Baker starts off with the classic song and dance about the data deluge caused by the continual drop in the cost of sequencing thanks to next-gen platforms, which is moving faster than drop in the cost of storage, and the problems associated with many researchers holding onto data and not deleting files. The article points out some of the issues associated with the cloud, such as privacy and latency (and problem compounded when more data is created during analysis on the cloud). Some experts such as Dooling seem to think that the future of cloud computing will be a mixture of public and private clouds, although it's worth mentioning that a private cloud is really just a trip back to square one. If you're hosting your own cloud, it's not that much different than having an internal cluster or compute resource, which is what folks are trying to get away from with the cloud to begin with.

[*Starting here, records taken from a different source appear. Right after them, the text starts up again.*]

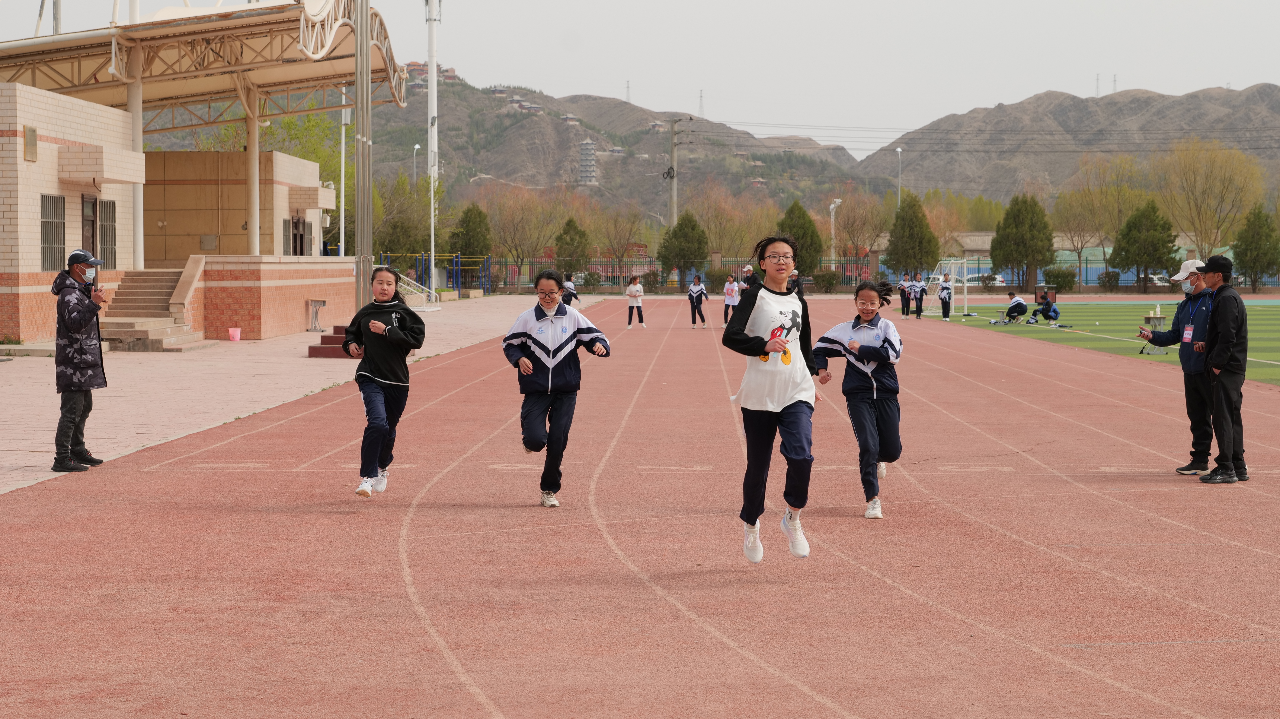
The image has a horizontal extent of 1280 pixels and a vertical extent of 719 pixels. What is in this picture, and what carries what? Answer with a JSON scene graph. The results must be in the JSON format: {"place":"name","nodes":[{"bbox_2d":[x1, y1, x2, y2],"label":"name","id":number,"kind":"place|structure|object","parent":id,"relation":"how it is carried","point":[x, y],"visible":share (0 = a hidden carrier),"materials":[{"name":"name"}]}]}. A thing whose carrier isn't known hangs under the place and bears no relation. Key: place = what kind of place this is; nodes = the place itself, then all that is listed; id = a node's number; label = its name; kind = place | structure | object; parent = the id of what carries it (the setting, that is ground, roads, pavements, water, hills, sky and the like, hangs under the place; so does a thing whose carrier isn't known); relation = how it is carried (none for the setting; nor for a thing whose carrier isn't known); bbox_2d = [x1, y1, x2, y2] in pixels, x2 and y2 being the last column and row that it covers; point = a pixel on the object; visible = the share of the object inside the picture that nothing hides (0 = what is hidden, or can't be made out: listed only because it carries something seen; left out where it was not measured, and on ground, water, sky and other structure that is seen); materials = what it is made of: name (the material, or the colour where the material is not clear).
{"place":"outdoors","nodes":[
{"label":"outdoors","id":0,"kind":"place"},
{"bbox_2d":[0,0,402,345],"label":"building","id":1,"kind":"structure","parent":0,"point":[24,270],"materials":[{"name":"beige tile"}]},
{"bbox_2d":[23,125,38,161],"label":"wall plaque","id":2,"kind":"object","parent":1,"relation":"attached to","point":[33,142],"visible":0.97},
{"bbox_2d":[40,193,65,270],"label":"window","id":3,"kind":"structure","parent":1,"relation":"in","point":[47,222],"materials":[{"name":"grey metal"}]},
{"bbox_2d":[80,195,97,257],"label":"door","id":4,"kind":"structure","parent":1,"relation":"in","point":[91,204],"materials":[{"name":"brown wood"}]},
{"bbox_2d":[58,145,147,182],"label":"awning","id":5,"kind":"object","parent":1,"relation":"attached to","point":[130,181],"visible":0.96,"materials":[{"name":"beige tile"}]},
{"bbox_2d":[98,199,117,267],"label":"window","id":6,"kind":"structure","parent":1,"relation":"in","point":[105,206],"materials":[{"name":"grey metal"}]},
{"bbox_2d":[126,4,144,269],"label":"canopy column","id":7,"kind":"structure","parent":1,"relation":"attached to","point":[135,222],"materials":[{"name":"white metal"}]},
{"bbox_2d":[0,0,412,127],"label":"canopy roof","id":8,"kind":"structure","parent":1,"relation":"on","point":[195,85],"materials":[{"name":"metal"}]},
{"bbox_2d":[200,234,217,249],"label":"wall box","id":9,"kind":"object","parent":1,"relation":"attached to","point":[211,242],"visible":0.97,"materials":[{"name":"grey metal"}]},
{"bbox_2d":[246,87,260,254],"label":"canopy column","id":10,"kind":"structure","parent":1,"relation":"attached to","point":[251,128],"materials":[{"name":"white metal"}]},
{"bbox_2d":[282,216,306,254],"label":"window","id":11,"kind":"structure","parent":1,"relation":"in","point":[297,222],"materials":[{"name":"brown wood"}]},
{"bbox_2d":[0,292,605,495],"label":"pavement","id":12,"kind":"structure","parent":0,"point":[316,334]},
{"bbox_2d":[51,247,109,469],"label":"man","id":13,"kind":"object","parent":12,"relation":"on","point":[77,322],"visible":0.94},
{"bbox_2d":[90,283,101,297],"label":"smartphone","id":14,"kind":"object","parent":13,"relation":"in","point":[96,290],"visible":0.73,"materials":[{"name":"black"}]},
{"bbox_2d":[96,261,211,350],"label":"staircase","id":15,"kind":"structure","parent":12,"relation":"on","point":[172,274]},
{"bbox_2d":[226,327,241,341],"label":"bucket","id":16,"kind":"object","parent":12,"relation":"on","point":[237,336],"visible":0.99,"materials":[{"name":"pink plastic"}]},
{"bbox_2d":[306,298,326,331],"label":"table","id":17,"kind":"object","parent":12,"relation":"on","point":[320,304],"visible":0.99,"materials":[{"name":"metal"}]},
{"bbox_2d":[306,324,358,357],"label":"steps","id":18,"kind":"structure","parent":12,"relation":"on","point":[332,338],"materials":[{"name":"red"}]},
{"bbox_2d":[354,0,372,308],"label":"metal pole","id":19,"kind":"object","parent":12,"relation":"on","point":[362,220],"visible":0.87,"materials":[{"name":"grey metal"}]},
{"bbox_2d":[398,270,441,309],"label":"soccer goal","id":20,"kind":"object","parent":12,"relation":"on","point":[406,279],"visible":0.5,"materials":[{"name":"white metal"}]},
{"bbox_2d":[426,0,439,301],"label":"white pole","id":21,"kind":"object","parent":12,"relation":"on","point":[436,167],"visible":0.94,"materials":[{"name":"white metal"}]},
{"bbox_2d":[378,253,490,300],"label":"frame","id":22,"kind":"object","parent":12,"relation":"on","point":[459,268],"visible":0.58,"materials":[{"name":"metal"}]},
{"bbox_2d":[342,77,869,223],"label":"hill","id":23,"kind":"structure","parent":0,"point":[556,126],"materials":[{"name":"soil"}]},
{"bbox_2d":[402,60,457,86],"label":"building","id":24,"kind":"structure","parent":23,"relation":"on","point":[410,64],"materials":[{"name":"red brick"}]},
{"bbox_2d":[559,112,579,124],"label":"house","id":25,"kind":"structure","parent":23,"relation":"on","point":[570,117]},
{"bbox_2d":[577,137,597,186],"label":"pagoda","id":26,"kind":"structure","parent":23,"relation":"on","point":[582,167],"materials":[{"name":"white stone"}]},
{"bbox_2d":[624,80,631,101],"label":"transmission tower","id":27,"kind":"structure","parent":23,"relation":"on","point":[628,90],"materials":[{"name":"grey metal"}]},
{"bbox_2d":[697,89,705,117],"label":"transmission tower","id":28,"kind":"structure","parent":23,"relation":"on","point":[700,110],"materials":[{"name":"grey metal"}]},
{"bbox_2d":[0,293,1279,718],"label":"running track","id":29,"kind":"structure","parent":0,"point":[417,546],"materials":[{"name":"red rubber"}]},
{"bbox_2d":[343,264,426,496],"label":"girl","id":30,"kind":"object","parent":29,"relation":"on","point":[390,329],"visible":0.98},
{"bbox_2d":[502,267,610,506],"label":"girl","id":31,"kind":"object","parent":29,"relation":"on","point":[577,322],"visible":0.99},
{"bbox_2d":[561,274,578,307],"label":"person","id":32,"kind":"object","parent":29,"relation":"on","point":[568,286],"visible":0.66},
{"bbox_2d":[625,274,646,327],"label":"person","id":33,"kind":"object","parent":29,"relation":"on","point":[630,295],"visible":0.99},
{"bbox_2d":[688,274,708,329],"label":"person","id":34,"kind":"object","parent":29,"relation":"on","point":[695,286],"visible":0.99},
{"bbox_2d":[722,273,740,326],"label":"person","id":35,"kind":"object","parent":29,"relation":"on","point":[728,290],"visible":0.81},
{"bbox_2d":[740,263,756,287],"label":"person","id":36,"kind":"object","parent":29,"relation":"on","point":[748,270],"visible":0.57},
{"bbox_2d":[722,232,820,562],"label":"girl","id":37,"kind":"object","parent":29,"relation":"on","point":[746,318],"visible":0.99},
{"bbox_2d":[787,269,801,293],"label":"person","id":38,"kind":"object","parent":29,"relation":"on","point":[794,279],"visible":0.35},
{"bbox_2d":[812,278,905,518],"label":"girl","id":39,"kind":"object","parent":29,"relation":"on","point":[855,322],"visible":0.98},
{"bbox_2d":[897,272,911,316],"label":"person","id":40,"kind":"object","parent":29,"relation":"on","point":[903,295],"visible":0.94},
{"bbox_2d":[912,273,927,316],"label":"person","id":41,"kind":"object","parent":29,"relation":"on","point":[920,286],"visible":0.93},
{"bbox_2d":[937,271,952,319],"label":"person","id":42,"kind":"object","parent":29,"relation":"on","point":[945,304],"visible":0.99},
{"bbox_2d":[1138,255,1218,472],"label":"man","id":43,"kind":"object","parent":29,"relation":"on","point":[1190,309],"visible":0.74},
{"bbox_2d":[1192,251,1249,483],"label":"man","id":44,"kind":"object","parent":29,"relation":"on","point":[1213,315],"visible":0.96},
{"bbox_2d":[0,0,1279,158],"label":"sky","id":45,"kind":"structure","parent":0,"point":[1216,78],"materials":[{"name":"white"}]},
{"bbox_2d":[897,231,1224,280],"label":"low building","id":46,"kind":"structure","parent":0,"point":[991,233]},
{"bbox_2d":[858,82,1279,208],"label":"mountain","id":47,"kind":"structure","parent":0,"point":[989,156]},
{"bbox_2d":[1094,73,1101,97],"label":"transmission tower","id":48,"kind":"structure","parent":47,"relation":"on","point":[1098,76],"materials":[{"name":"metal"}]},
{"bbox_2d":[1111,73,1118,93],"label":"transmission tower","id":49,"kind":"structure","parent":47,"relation":"on","point":[1114,83],"materials":[{"name":"metal"}]},
{"bbox_2d":[912,298,1279,384],"label":"lawn","id":50,"kind":"structure","parent":0,"point":[1253,334],"materials":[{"name":"green plastic"}]},
{"bbox_2d":[923,257,975,316],"label":"soccer goal","id":51,"kind":"object","parent":50,"relation":"on","point":[959,261],"visible":0.85,"materials":[{"name":"white metal"}]},
{"bbox_2d":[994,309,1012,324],"label":"bench","id":52,"kind":"object","parent":50,"relation":"on","point":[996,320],"visible":0.96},
{"bbox_2d":[1003,291,1028,323],"label":"person","id":53,"kind":"object","parent":50,"relation":"on","point":[1017,302],"visible":0.99},
{"bbox_2d":[1030,292,1059,324],"label":"person","id":54,"kind":"object","parent":50,"relation":"on","point":[1047,302],"visible":0.99},
{"bbox_2d":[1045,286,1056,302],"label":"trash bin","id":55,"kind":"object","parent":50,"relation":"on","point":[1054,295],"visible":0.65,"materials":[{"name":"black"}]},
{"bbox_2d":[1141,314,1168,353],"label":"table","id":56,"kind":"object","parent":50,"relation":"on","point":[1158,318],"visible":0.61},
{"bbox_2d":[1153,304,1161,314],"label":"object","id":57,"kind":"object","parent":56,"relation":"on","point":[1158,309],"visible":0.96,"materials":[{"name":"white"}]},
{"label":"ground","id":58,"kind":"structure","parent":0},
{"bbox_2d":[194,104,356,249],"label":"tree","id":59,"kind":"object","parent":58,"relation":"on","point":[290,122],"visible":0.41,"materials":[{"name":"green plant"}]},
{"bbox_2d":[338,84,348,256],"label":"white pole","id":60,"kind":"object","parent":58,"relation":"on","point":[343,131],"visible":0.72,"materials":[{"name":"white metal"}]},
{"bbox_2d":[368,170,443,259],"label":"tree","id":61,"kind":"object","parent":58,"relation":"on","point":[390,245],"visible":0.75,"materials":[{"name":"green plant"}]},
{"bbox_2d":[412,143,422,188],"label":"street lamp","id":62,"kind":"object","parent":58,"relation":"on","point":[417,147],"visible":0.46,"materials":[{"name":"white metal"}]},
{"bbox_2d":[448,203,493,270],"label":"evergreen tree","id":63,"kind":"object","parent":58,"relation":"on","point":[470,213],"visible":0.75,"materials":[{"name":"green plant"}]},
{"bbox_2d":[488,184,562,279],"label":"bare tree","id":64,"kind":"object","parent":58,"relation":"on","point":[515,220],"visible":0.92,"materials":[{"name":"brown plant"}]},
{"bbox_2d":[553,216,590,276],"label":"evergreen tree","id":65,"kind":"object","parent":58,"relation":"on","point":[572,238],"visible":0.89,"materials":[{"name":"green plant"}]},
{"bbox_2d":[594,206,650,277],"label":"bare tree","id":66,"kind":"object","parent":58,"relation":"on","point":[616,242],"visible":0.93,"materials":[{"name":"plant"}]},
{"bbox_2d":[666,117,679,226],"label":"utility pole","id":67,"kind":"object","parent":58,"relation":"on","point":[674,201],"visible":0.71,"materials":[{"name":"grey concrete"}]},
{"bbox_2d":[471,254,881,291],"label":"fence","id":68,"kind":"object","parent":58,"relation":"on","point":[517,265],"visible":0.49,"materials":[{"name":"metal"}]},
{"bbox_2d":[656,210,709,283],"label":"tree","id":69,"kind":"object","parent":58,"relation":"on","point":[700,240],"visible":0.94,"materials":[{"name":"green plant"}]},
{"bbox_2d":[690,182,764,266],"label":"bare tree","id":70,"kind":"object","parent":58,"relation":"on","point":[748,240],"visible":0.85,"materials":[{"name":"brown plant"}]},
{"bbox_2d":[776,200,823,276],"label":"evergreen tree","id":71,"kind":"object","parent":58,"relation":"on","point":[811,238],"visible":0.65,"materials":[{"name":"green plant"}]},
{"bbox_2d":[812,268,839,292],"label":"shrub","id":72,"kind":"object","parent":58,"relation":"on","point":[825,281],"visible":0.82,"materials":[{"name":"green plant"}]},
{"bbox_2d":[827,197,842,259],"label":"street lamp","id":73,"kind":"object","parent":58,"relation":"on","point":[832,206],"visible":0.67,"materials":[{"name":"white metal"}]},
{"bbox_2d":[832,190,883,267],"label":"bare tree","id":74,"kind":"object","parent":58,"relation":"on","point":[855,220],"visible":0.88,"materials":[{"name":"brown plant"}]},
{"bbox_2d":[895,146,903,206],"label":"street lamp","id":75,"kind":"object","parent":58,"relation":"on","point":[899,149],"visible":0.46,"materials":[{"name":"metal"}]},
{"bbox_2d":[885,191,940,278],"label":"evergreen tree","id":76,"kind":"object","parent":58,"relation":"on","point":[913,226],"visible":0.93,"materials":[{"name":"green plant"}]},
{"bbox_2d":[978,273,1006,286],"label":"car","id":77,"kind":"object","parent":58,"relation":"on","point":[998,279],"visible":0.48,"materials":[{"name":"white metal"}]},
{"bbox_2d":[989,191,1055,291],"label":"evergreen tree","id":78,"kind":"object","parent":58,"relation":"on","point":[1010,226],"visible":0.98,"materials":[{"name":"green plant"}]},
{"bbox_2d":[1041,265,1076,292],"label":"shrub","id":79,"kind":"object","parent":58,"relation":"on","point":[1052,274],"visible":0.88,"materials":[{"name":"green plant"}]},
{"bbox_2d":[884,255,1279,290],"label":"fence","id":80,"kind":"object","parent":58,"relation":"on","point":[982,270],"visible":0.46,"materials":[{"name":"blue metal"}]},
{"bbox_2d":[1056,154,1143,287],"label":"tree","id":81,"kind":"object","parent":58,"relation":"on","point":[1100,197],"visible":0.92,"materials":[{"name":"plant"}]},
{"bbox_2d":[1095,268,1121,289],"label":"shrub","id":82,"kind":"object","parent":58,"relation":"on","point":[1100,279],"visible":0.83,"materials":[{"name":"green plant"}]},
{"bbox_2d":[1111,200,1179,290],"label":"evergreen tree","id":83,"kind":"object","parent":58,"relation":"on","point":[1139,222],"visible":0.94,"materials":[{"name":"green plant"}]},
{"bbox_2d":[1148,273,1173,286],"label":"car","id":84,"kind":"object","parent":58,"relation":"on","point":[1158,281],"visible":0.48,"materials":[{"name":"white"}]},
{"bbox_2d":[1157,141,1262,264],"label":"tree","id":85,"kind":"object","parent":58,"relation":"on","point":[1211,172],"visible":0.93,"materials":[{"name":"plant"}]},
{"bbox_2d":[1231,203,1279,290],"label":"evergreen tree","id":86,"kind":"object","parent":58,"relation":"on","point":[1246,254],"visible":0.93,"materials":[{"name":"green plant"}]}
]}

The editorial "Bioclouds" says the future is looking cloudy (journalists have got to come up with a new catch phrase) with efforts like the Open Cloud Consortium, which is supporting the NIH's Bionimbus framework, and various exploratory efforts headed up by the NHGRI that are looking at cloud computing with commercial and academic groups. Not so clear however is the emphasis on the cost of the cloud, as the author sees the need for big funding bodies to include support for the cloud computing in the form of large-scale purchases of compute hours or storage. The issue with cloud is not really the cost, that along with scalability are its primary selling points. The real is issue is the cost in terms of job time due to latency as well as the myriad quirks that still need to be worked out when using some bread and butter informatics tools. It seems that the future still looks a bit cloudy (sorry, I had to) for everyday bioinformatics and cloud computing.